#### [What the exercise asks]
Please reproduce, word for word, the part of the entries that opens with the line containing "## Soil Testing & Identification" and closes with the line containing "- Top = clay", both of those lines included.

The input: Begin

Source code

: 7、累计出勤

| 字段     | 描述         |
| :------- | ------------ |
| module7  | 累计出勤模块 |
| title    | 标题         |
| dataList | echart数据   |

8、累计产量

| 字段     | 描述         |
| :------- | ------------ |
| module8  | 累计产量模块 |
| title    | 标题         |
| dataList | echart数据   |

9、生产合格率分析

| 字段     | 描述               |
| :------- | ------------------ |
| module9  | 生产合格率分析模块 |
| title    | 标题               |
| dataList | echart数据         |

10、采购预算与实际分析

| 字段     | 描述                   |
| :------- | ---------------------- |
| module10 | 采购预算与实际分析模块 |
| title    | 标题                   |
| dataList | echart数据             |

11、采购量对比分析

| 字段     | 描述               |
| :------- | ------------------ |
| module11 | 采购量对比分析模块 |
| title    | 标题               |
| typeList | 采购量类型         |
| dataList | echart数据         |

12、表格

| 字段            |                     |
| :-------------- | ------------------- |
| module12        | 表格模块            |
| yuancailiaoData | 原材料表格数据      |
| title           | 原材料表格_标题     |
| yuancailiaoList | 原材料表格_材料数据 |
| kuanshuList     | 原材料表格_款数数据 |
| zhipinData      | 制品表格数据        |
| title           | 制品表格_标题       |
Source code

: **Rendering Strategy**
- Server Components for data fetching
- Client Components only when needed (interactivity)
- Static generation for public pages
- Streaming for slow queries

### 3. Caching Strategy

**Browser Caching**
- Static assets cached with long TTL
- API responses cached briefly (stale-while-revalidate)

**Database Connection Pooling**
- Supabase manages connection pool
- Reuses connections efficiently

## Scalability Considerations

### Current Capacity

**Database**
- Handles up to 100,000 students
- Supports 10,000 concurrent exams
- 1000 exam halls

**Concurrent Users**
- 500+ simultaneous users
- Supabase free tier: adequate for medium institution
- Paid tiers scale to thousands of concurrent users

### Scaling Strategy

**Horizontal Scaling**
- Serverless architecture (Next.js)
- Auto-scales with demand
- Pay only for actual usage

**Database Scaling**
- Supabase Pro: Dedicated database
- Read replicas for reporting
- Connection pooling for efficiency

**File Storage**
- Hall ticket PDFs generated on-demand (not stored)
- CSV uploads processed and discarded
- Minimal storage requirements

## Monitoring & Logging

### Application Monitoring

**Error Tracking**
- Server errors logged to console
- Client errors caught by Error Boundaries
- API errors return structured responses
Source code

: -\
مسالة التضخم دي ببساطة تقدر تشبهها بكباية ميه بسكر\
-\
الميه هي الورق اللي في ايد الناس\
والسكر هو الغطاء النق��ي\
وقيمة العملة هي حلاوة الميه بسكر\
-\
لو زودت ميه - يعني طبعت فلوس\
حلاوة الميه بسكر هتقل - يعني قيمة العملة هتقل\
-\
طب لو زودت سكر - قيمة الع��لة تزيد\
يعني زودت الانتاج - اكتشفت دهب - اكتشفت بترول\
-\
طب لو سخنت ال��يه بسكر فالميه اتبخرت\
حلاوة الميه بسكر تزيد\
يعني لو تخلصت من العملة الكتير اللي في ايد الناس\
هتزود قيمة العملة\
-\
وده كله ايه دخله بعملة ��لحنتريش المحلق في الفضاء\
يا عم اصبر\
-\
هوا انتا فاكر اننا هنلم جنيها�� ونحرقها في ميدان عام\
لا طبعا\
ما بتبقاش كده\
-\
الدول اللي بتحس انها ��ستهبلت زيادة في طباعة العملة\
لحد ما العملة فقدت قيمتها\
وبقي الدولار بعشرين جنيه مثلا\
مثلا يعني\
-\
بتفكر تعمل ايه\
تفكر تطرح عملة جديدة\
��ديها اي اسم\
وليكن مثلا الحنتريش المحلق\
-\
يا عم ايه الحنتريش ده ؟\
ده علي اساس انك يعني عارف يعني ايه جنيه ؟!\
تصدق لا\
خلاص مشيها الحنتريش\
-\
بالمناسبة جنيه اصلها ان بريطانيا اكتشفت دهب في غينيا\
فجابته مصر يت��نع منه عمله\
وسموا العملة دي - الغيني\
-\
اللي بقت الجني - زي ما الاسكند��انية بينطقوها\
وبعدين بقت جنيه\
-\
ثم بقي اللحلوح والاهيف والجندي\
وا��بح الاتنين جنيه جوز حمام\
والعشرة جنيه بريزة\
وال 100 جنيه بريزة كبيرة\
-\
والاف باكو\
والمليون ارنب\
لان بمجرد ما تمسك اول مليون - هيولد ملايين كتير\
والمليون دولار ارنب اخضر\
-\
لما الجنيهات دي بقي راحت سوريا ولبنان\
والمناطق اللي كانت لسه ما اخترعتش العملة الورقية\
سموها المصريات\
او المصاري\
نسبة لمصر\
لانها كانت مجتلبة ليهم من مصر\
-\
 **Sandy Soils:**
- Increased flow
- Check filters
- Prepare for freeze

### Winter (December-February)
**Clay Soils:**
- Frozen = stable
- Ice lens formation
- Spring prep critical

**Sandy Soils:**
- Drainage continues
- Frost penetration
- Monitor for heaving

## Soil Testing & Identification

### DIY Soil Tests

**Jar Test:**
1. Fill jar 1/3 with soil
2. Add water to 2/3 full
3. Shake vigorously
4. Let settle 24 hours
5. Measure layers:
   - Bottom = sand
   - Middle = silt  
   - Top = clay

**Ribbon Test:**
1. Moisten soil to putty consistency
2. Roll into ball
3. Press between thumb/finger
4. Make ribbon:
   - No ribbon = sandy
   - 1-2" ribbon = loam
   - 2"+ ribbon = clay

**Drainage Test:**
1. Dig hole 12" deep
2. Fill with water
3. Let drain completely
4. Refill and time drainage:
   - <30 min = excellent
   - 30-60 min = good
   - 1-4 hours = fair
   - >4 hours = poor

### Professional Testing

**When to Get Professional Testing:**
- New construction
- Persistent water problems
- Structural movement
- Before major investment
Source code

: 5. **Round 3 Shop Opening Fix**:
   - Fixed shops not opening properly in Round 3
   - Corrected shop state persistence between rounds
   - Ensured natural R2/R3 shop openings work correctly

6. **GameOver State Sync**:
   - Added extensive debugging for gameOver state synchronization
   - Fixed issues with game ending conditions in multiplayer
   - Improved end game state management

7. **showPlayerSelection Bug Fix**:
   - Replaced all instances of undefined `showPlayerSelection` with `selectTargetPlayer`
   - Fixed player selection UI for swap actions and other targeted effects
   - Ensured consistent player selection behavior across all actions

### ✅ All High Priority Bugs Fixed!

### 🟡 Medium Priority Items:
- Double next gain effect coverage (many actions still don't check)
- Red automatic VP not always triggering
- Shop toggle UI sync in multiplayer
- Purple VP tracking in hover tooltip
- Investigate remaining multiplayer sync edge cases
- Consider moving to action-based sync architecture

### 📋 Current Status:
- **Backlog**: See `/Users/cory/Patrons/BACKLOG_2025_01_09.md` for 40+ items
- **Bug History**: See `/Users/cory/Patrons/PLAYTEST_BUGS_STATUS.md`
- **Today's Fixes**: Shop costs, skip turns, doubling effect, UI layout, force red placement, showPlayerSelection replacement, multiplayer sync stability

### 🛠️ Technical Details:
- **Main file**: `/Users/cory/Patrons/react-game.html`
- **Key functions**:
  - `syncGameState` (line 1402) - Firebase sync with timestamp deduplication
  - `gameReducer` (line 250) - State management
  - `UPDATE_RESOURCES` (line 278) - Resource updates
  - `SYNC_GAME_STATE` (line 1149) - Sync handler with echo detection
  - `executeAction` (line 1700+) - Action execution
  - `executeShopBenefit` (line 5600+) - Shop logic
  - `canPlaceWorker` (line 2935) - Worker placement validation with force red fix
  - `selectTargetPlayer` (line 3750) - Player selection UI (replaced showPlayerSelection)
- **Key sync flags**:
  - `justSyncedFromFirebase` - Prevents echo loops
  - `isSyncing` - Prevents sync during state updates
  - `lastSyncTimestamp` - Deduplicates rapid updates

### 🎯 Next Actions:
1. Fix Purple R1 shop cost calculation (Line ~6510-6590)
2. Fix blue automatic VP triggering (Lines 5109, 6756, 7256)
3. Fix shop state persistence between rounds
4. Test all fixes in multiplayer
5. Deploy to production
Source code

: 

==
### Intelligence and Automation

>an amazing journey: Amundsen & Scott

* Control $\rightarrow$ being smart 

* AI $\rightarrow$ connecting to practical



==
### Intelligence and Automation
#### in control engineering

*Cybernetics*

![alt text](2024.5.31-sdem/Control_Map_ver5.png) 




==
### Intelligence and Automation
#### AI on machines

The input: End

#### [Result below]
## Soil Testing & Identification

### DIY Soil Tests

**Jar Test:**
1. Fill jar 1/3 with soil
2. Add water to 2/3 full
3. Shake vigorously
4. Let settle 24 hours
5. Measure layers:
   - Bottom = sand
   - Middle = silt  
   - Top = clay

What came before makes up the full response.